§ REQUEST 1:
Rewrite the chart analysis records from the line containing "Which slice is the smallest?" down to the end of the records, changing "chart" to "graph" and keeping everything else the same. Leave the pictures out.

+++++

11. Learned counsel for the petitioner submitted that the petitioner has lost her job on account of the conviction entered against her by the trial court and she could not also now get any other employment for that reason. It is submitted that the petitioner has got no means of livelihood now.
12. In K.C.Sareen v. C.B.I : AIR 2001 SC 3320, the question arose whether conviction against a public servant for an offence under the PC Act can be stayed or suspended on the ground that the conviction would adversely affect the career prospects of the convicted person. The Apex Court summarized the legal position on this point as follows:
“The legal position, therefore, is this : Though the power to suspend an order of conviction, apart from the order of sentence, is not alien to Section 389(1) of the Code, its exercise should be limited to very exceptional cases. Merely because the convicted person files an appeal in challenge of the conviction the Court should not suspend the operation of the order of conviction. The Court has a duty to look at all aspects including the ramifications of keeping such conviction in abeyance. It is in the light of the above legal position that we have to examine the question as to what should be the position when a public servant is convicted of an offence under the PC Act. No doubt when the appellate Court admits the appeal filed in challenge of the conviction and sentence for the offence under the PC Act, the superior Court should normally suspend the sentence of imprisonment until disposal of the appeal, because refusal thereof would render the very appeal otiose unless such appeal could be heard soon after the filing of the appeal. But suspension of conviction of the offence under the PC Act, dehors the sentence of imprisonment as a sequel thereto, is a different matter”.

+++++

§ REQUEST 2:
Answer these questions about the court passage:
(a) What did the petitioner lose because of the conviction entered by the trial court?
(b) What citation is given for K.C.Sareen v. C.B.I?
(c) Under which section of the Code is the power to suspend an order of conviction said to be not alien?

Chart analysis data:
+++++

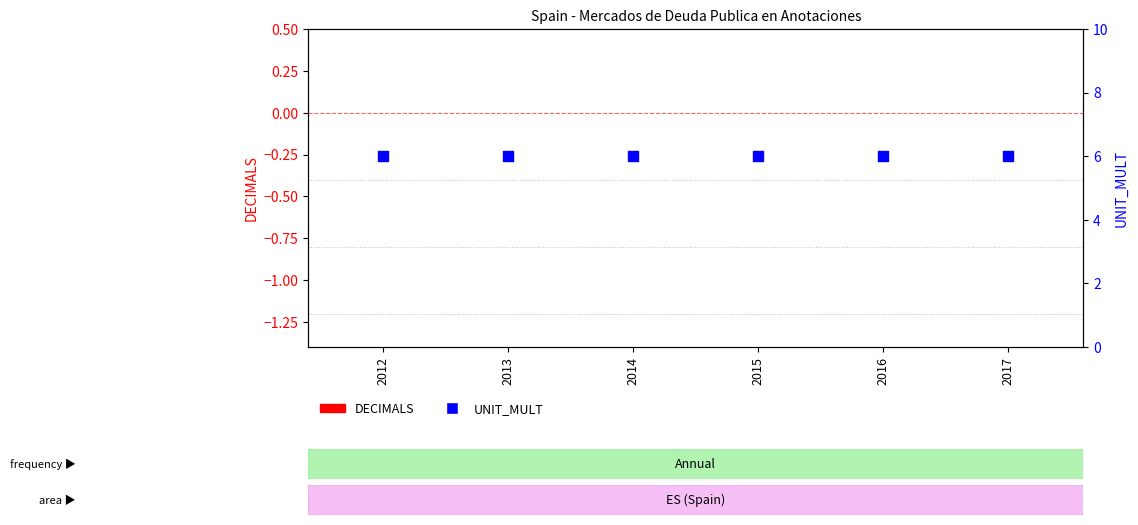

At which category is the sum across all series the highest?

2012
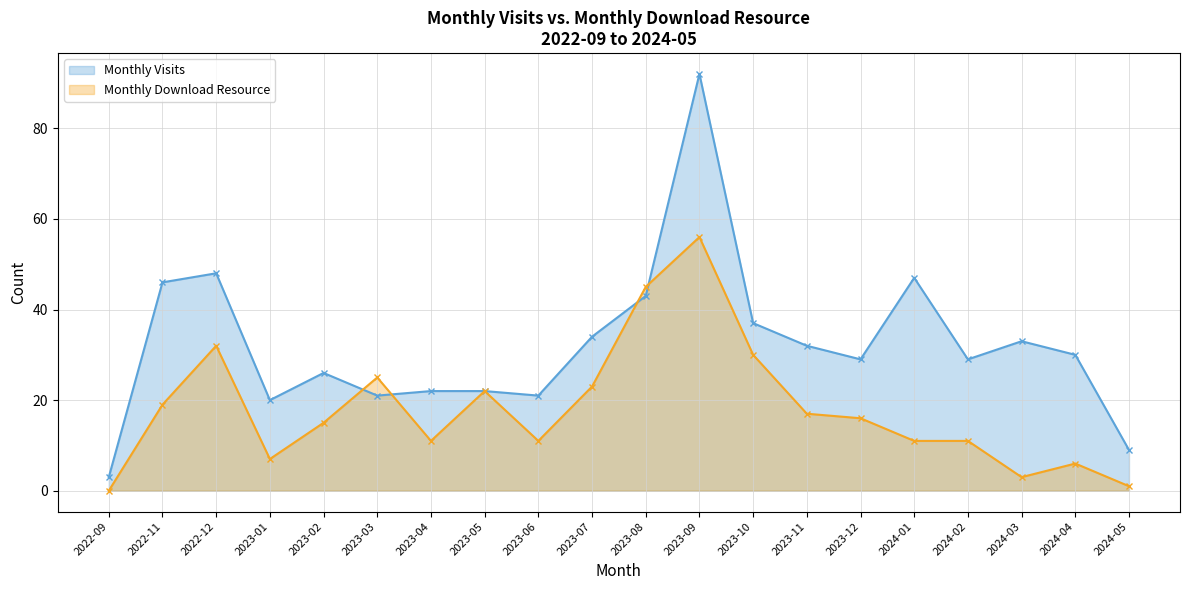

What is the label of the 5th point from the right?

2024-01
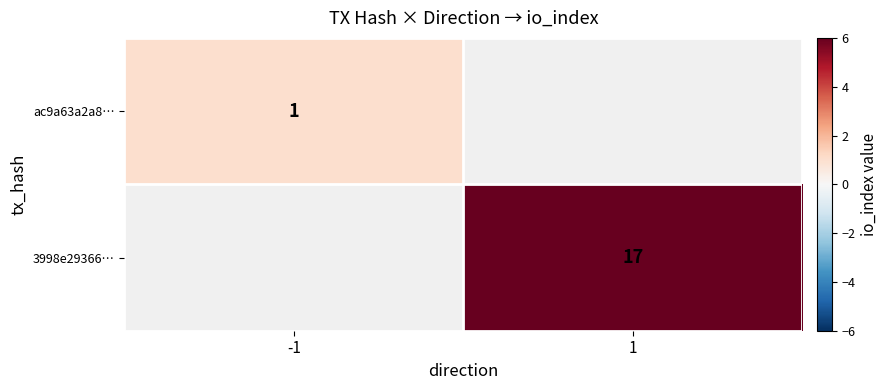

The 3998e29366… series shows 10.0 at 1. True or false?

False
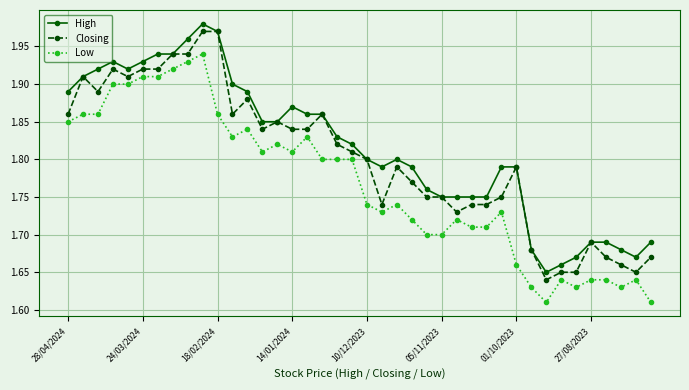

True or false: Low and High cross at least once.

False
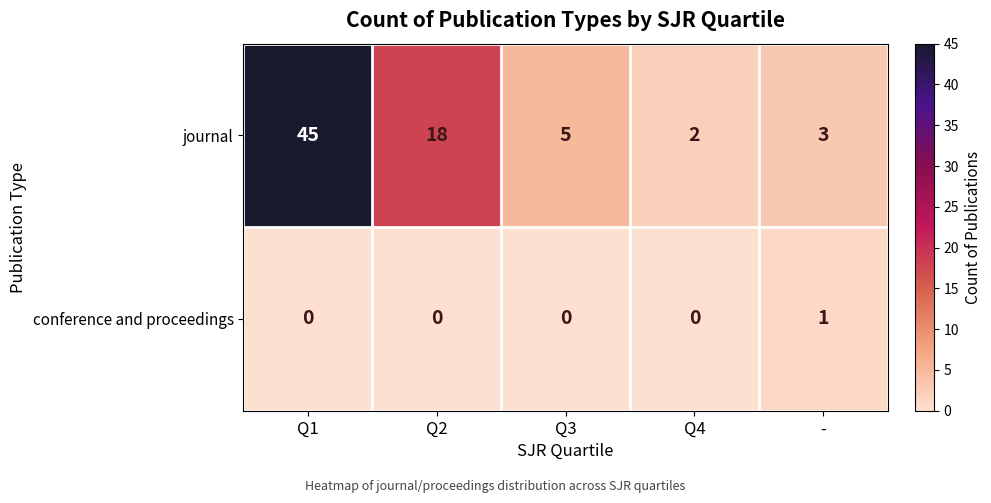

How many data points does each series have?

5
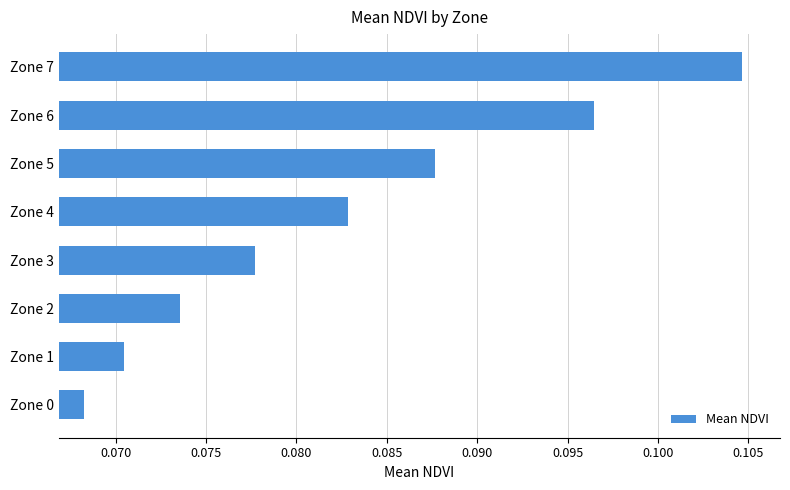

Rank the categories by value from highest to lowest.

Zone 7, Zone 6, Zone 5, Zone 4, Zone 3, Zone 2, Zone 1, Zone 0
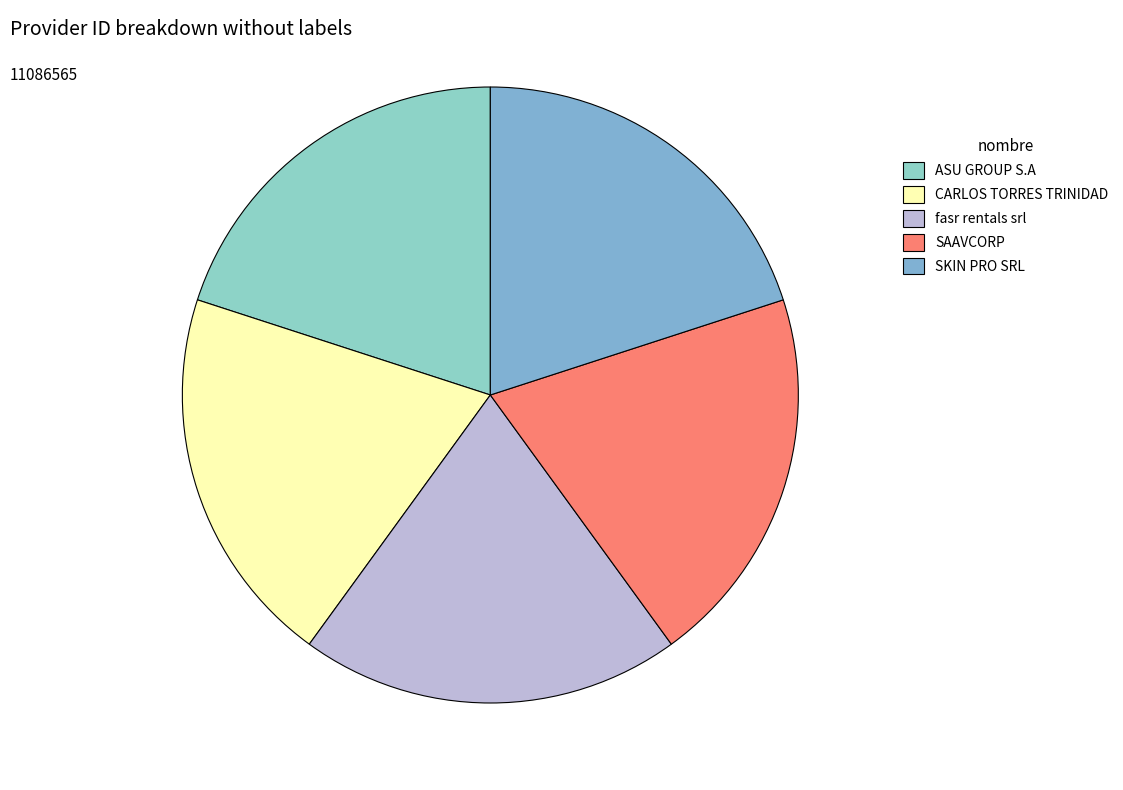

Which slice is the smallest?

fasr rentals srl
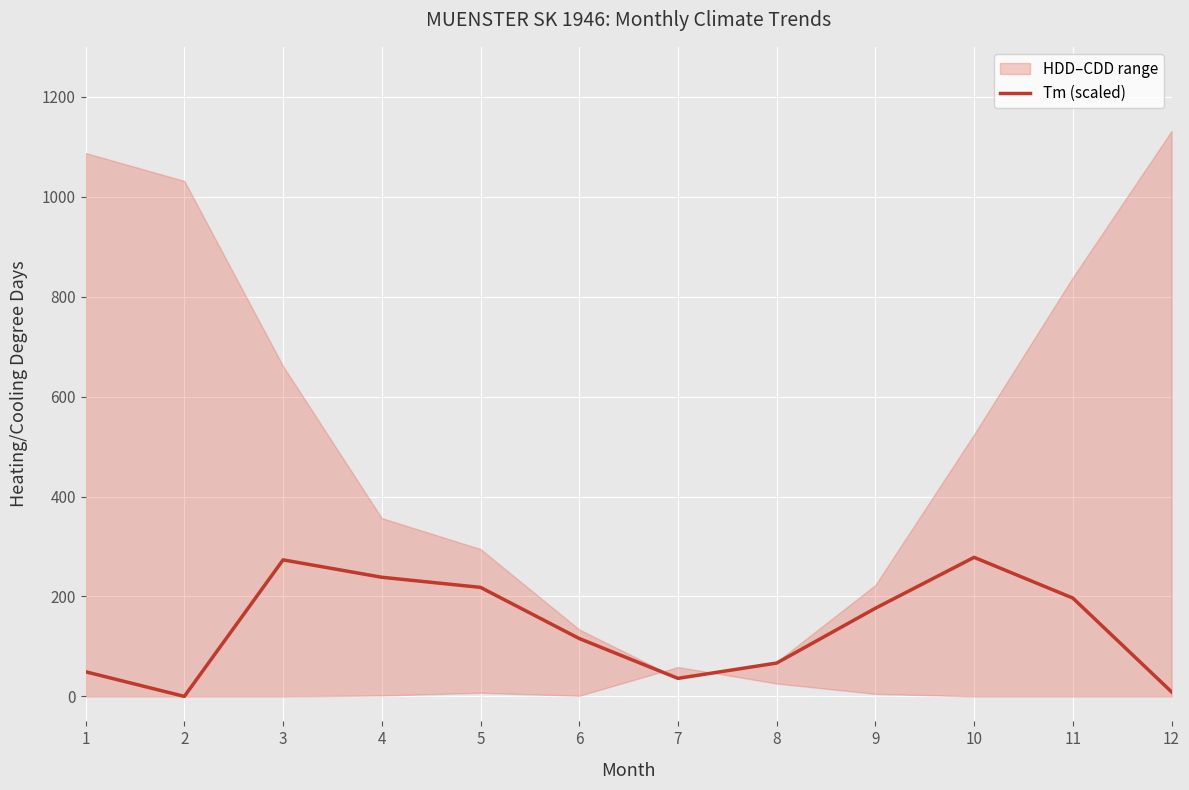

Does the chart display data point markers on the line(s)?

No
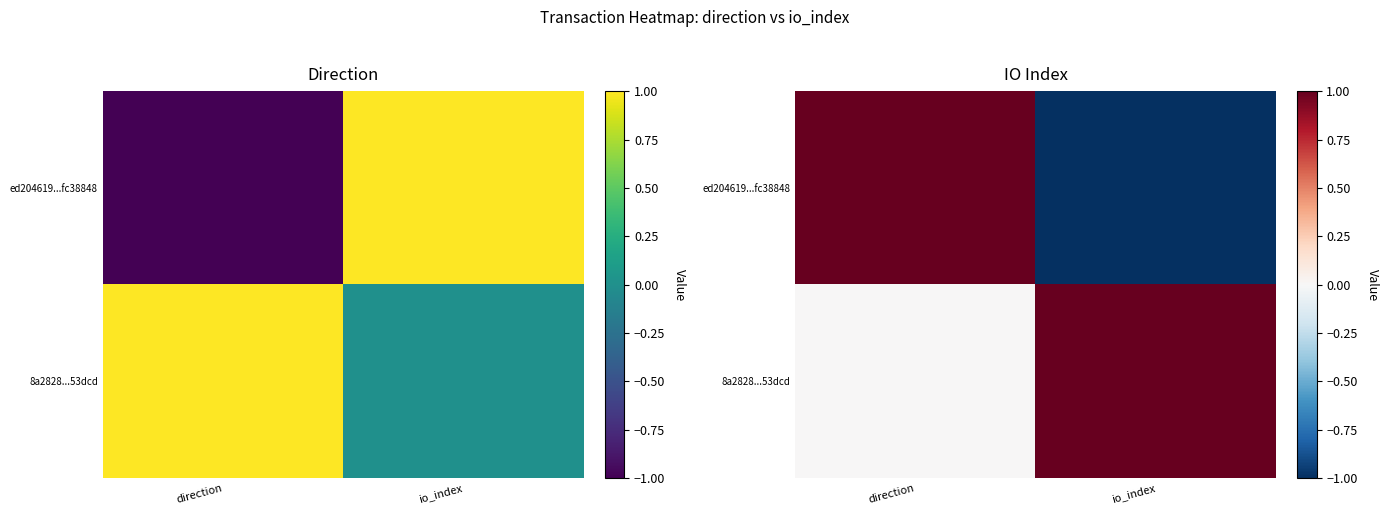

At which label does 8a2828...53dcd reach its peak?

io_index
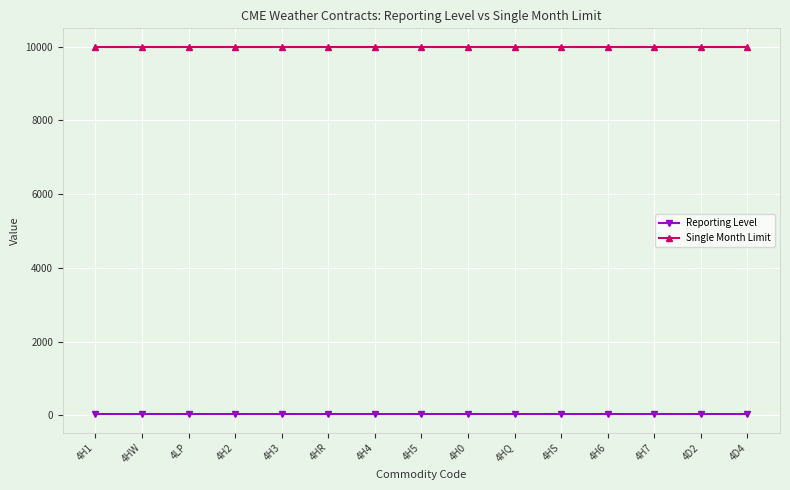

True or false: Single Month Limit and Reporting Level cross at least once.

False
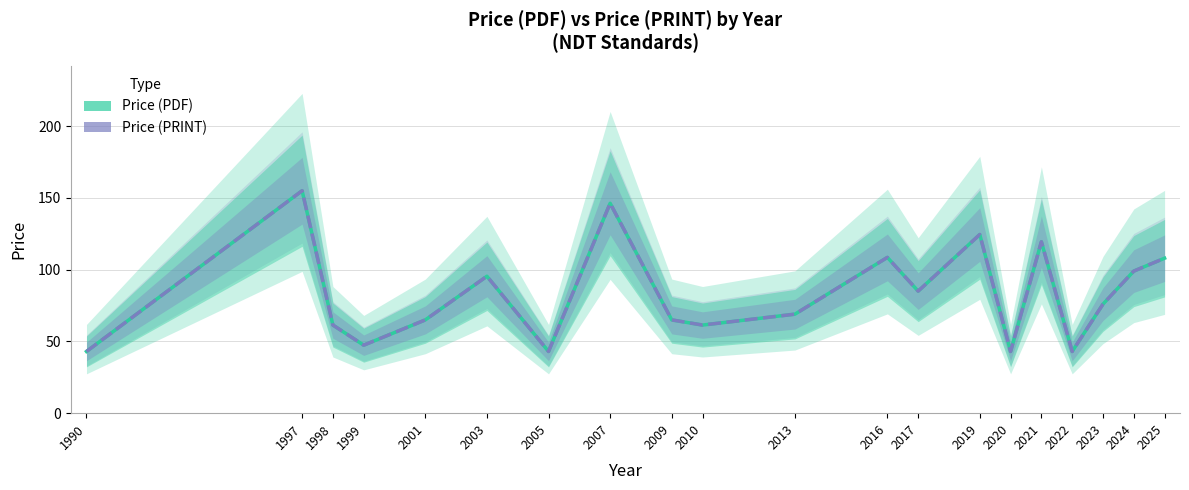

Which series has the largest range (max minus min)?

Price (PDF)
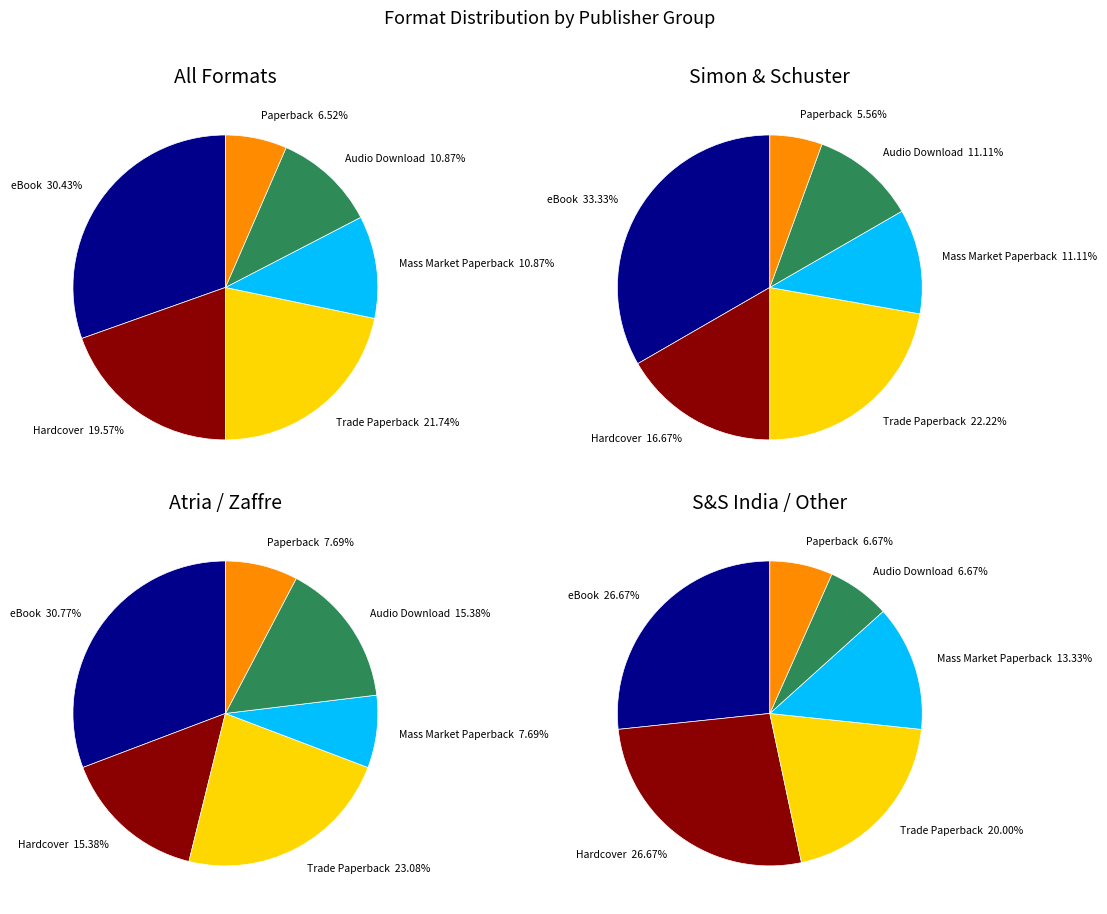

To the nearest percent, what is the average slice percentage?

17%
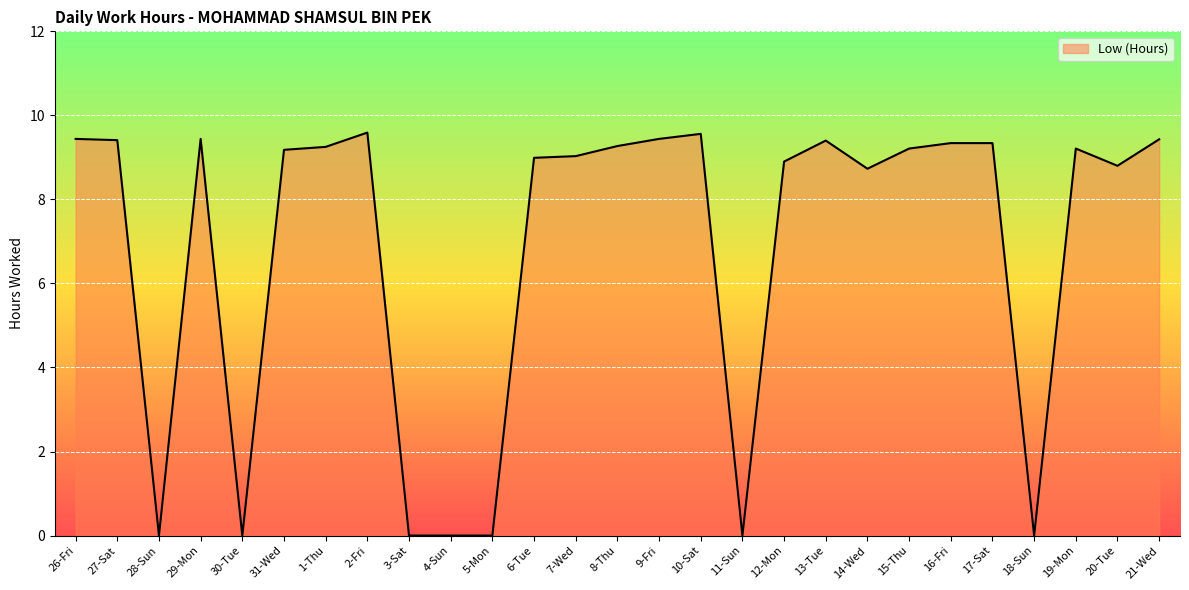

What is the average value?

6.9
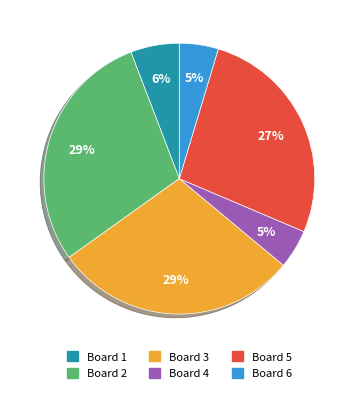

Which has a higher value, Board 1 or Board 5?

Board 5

+++++

§ RESPONSE AREA 1:
Which slice is the smallest?

fasr rentals srl

Does the graph display data point markers on the line(s)?

No

At which label does 8a2828...53dcd reach its peak?

io_index

True or false: Single Month Limit and Reporting Level cross at least once.

False

Which series has the largest range (max minus min)?

Price (PDF)

To the nearest percent, what is the average slice percentage?

17%

What is the average value?

6.9

Which has a higher value, Board 1 or Board 5?

Board 5

§ RESPONSE AREA 2:
(a) Her job.
(b) AIR 2001 SC 3320.
(c) Section 389(1).